Stored data:
####

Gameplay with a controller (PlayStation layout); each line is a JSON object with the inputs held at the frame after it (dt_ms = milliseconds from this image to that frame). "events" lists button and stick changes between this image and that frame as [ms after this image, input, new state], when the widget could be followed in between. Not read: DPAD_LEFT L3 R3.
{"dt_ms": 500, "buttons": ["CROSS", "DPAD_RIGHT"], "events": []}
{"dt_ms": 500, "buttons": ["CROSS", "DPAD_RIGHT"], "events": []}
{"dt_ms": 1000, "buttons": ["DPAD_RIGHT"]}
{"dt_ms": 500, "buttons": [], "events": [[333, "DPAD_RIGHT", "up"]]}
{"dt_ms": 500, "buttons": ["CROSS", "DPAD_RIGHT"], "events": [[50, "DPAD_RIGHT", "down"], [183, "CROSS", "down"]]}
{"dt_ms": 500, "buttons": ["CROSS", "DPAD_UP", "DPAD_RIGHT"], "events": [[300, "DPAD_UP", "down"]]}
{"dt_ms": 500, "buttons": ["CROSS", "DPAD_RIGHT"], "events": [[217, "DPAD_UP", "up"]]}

####

▸ **Required action**
Copy out every entry above exactly.

▸ **Exercise solution**
Gameplay with a controller (PlayStation layout); each line is a JSON object with the inputs held at the frame after it (dt_ms = milliseconds from this image to that frame). "events" lists button and stick changes between this image and that frame as [ms after this image, input, new state], when the widget could be followed in between. Not read: DPAD_LEFT L3 R3.
{"dt_ms": 500, "buttons": ["CROSS", "DPAD_RIGHT"], "events": []}
{"dt_ms": 500, "buttons": ["CROSS", "DPAD_RIGHT"], "events": []}
{"dt_ms": 1000, "buttons": ["DPAD_RIGHT"]}
{"dt_ms": 500, "buttons": [], "events": [[333, "DPAD_RIGHT", "up"]]}
{"dt_ms": 500, "buttons": ["CROSS", "DPAD_RIGHT"], "events": [[50, "DPAD_RIGHT", "down"], [183, "CROSS", "down"]]}
{"dt_ms": 500, "buttons": ["CROSS", "DPAD_UP", "DPAD_RIGHT"], "events": [[300, "DPAD_UP", "down"]]}
{"dt_ms": 500, "buttons": ["CROSS", "DPAD_RIGHT"], "events": [[217, "DPAD_UP", "up"]]}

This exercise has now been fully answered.